It's not a pointless argument when DLSS on its own is sharpening the end result while native is being violated by blurry TAA and with no added sharpness filter to fix said blurriness. What's funny is that many of us are saying that DLSS 2.0 looks pretty good but is taking issue with how it's presented. Makes me wonder why you are having an issue with the request for a proper and even comparison. Afraid the DLSS wow factor will vanish or be lessened?
It is a pointless argument. DLSS offers roughly the same AA as FXAA/TAA without the soft look of those methods. That's why it's been compared in screenshots to those methods. They don't use Sharpening because that isn't an in game setting, it's a filter that's applied outside of game settings. DLSS, FXAA,TAA are all in game settings.
You say to be fair and even, it has to be TAA/FXAA with an external filter(sharpening) applied? Who decides what level of sharpening to use? There are a whole list of other filters in Nvidia Freestyle that you can apply and people swear they improve image quality, maybe we should apply them to? Who picks the filter? What if they pick a filter that you don't like or use a level of sharpening you don't like, are you going to say it's unfair still?
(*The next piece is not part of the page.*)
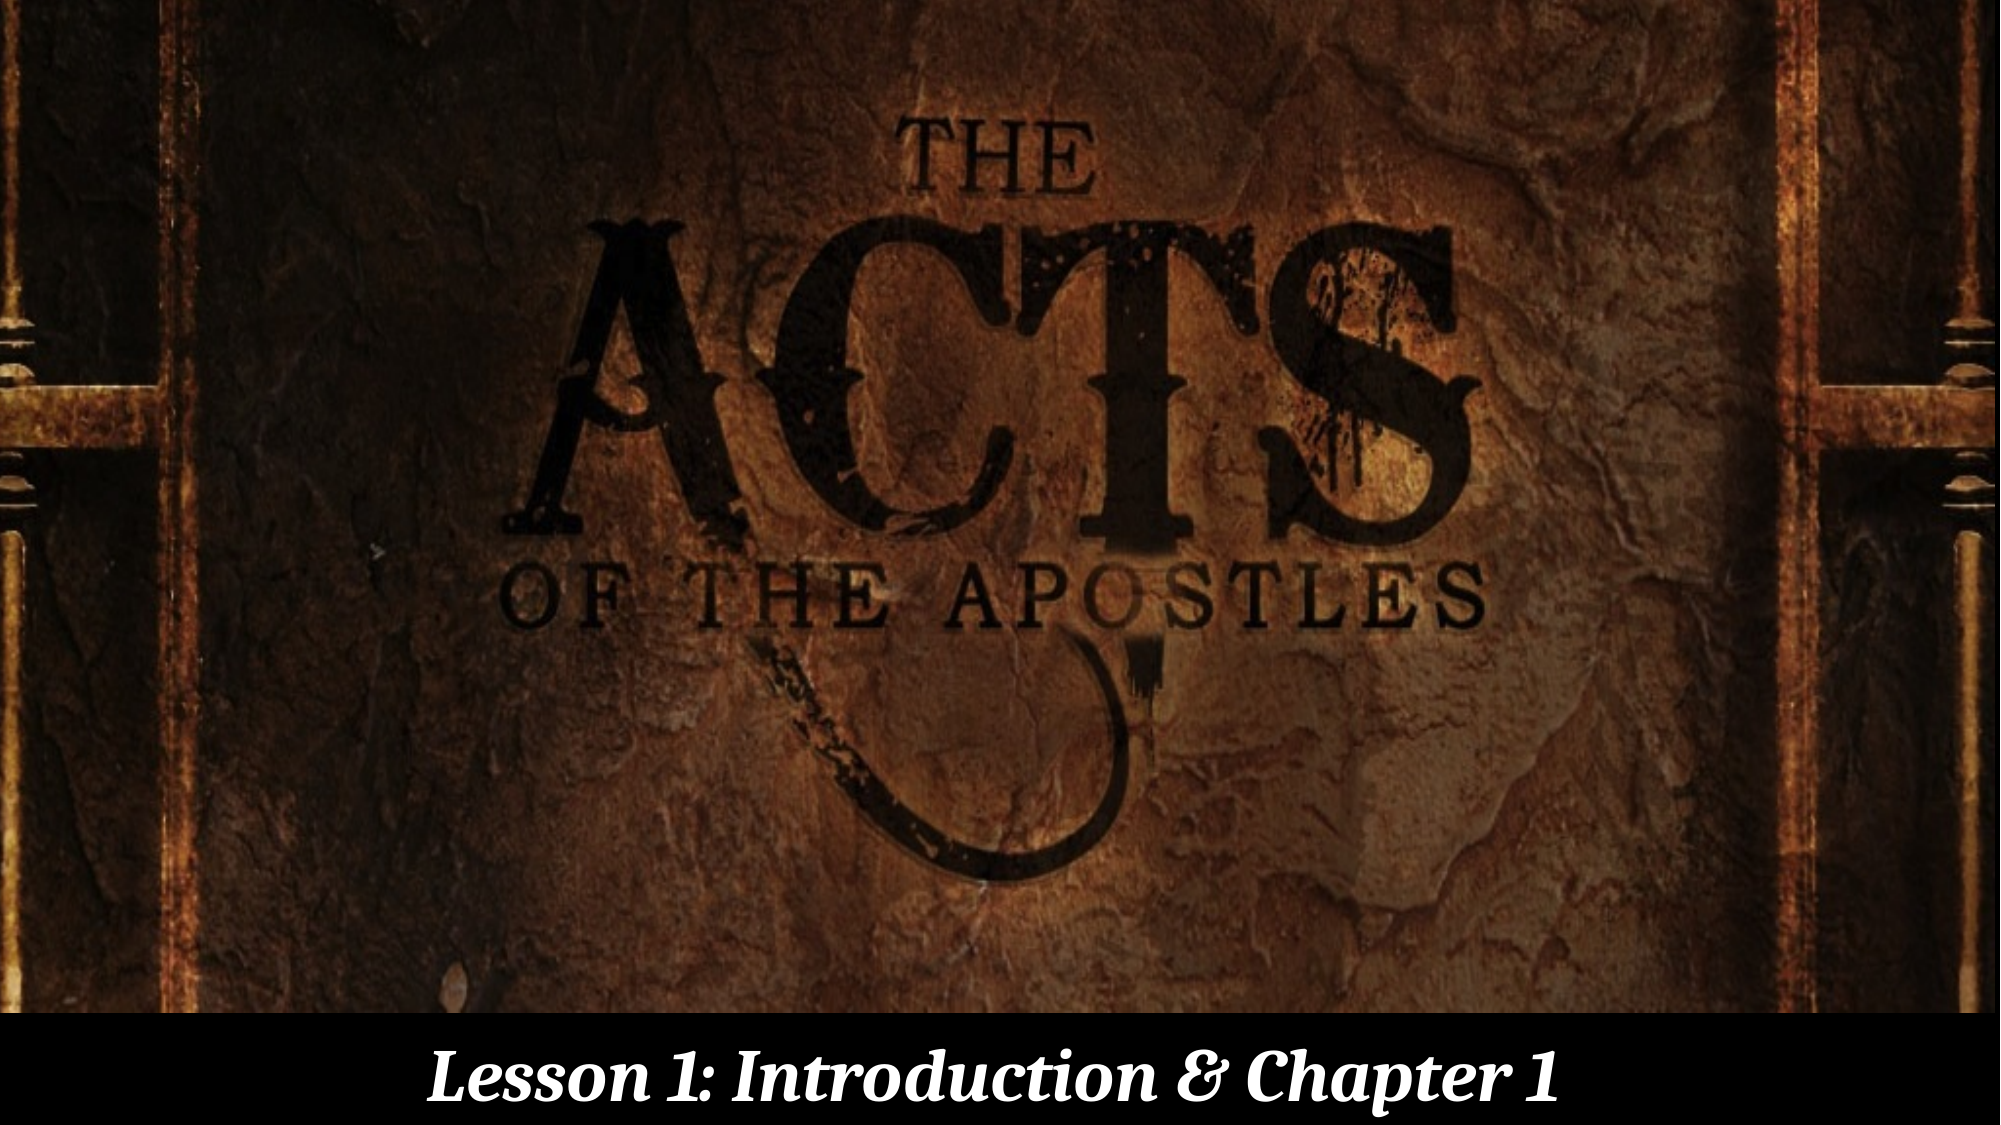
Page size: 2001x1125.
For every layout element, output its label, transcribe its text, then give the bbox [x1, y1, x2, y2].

picture [0, 0, 1995, 1013]
text_box Lesson 1: Introduction & Chapter 1 [412, 1022, 1577, 1124]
Isn't it fairest to have the same in game settings and no external filters applied?
Why do you have a problem with screenshots showing the comparison of the two AA methods? TAA/FXAA vs DLSS? Why have to a problem with Screenshots showing that DLSS has achieved what it setout to do, provide a performance increase in games that use it, while giving better image quality than using FXAA/TAA. It's also better than native with no AA applied because of the reduction in jaggies.
DLSS 2.0 will still have the wow factor even if you do compare it to a game using FXAA/TAA with sharpening because it has the performance increase too.
DLSS isn't perfect, not even close, but it's getting better with each iteration as DLSS 2.0 has shown.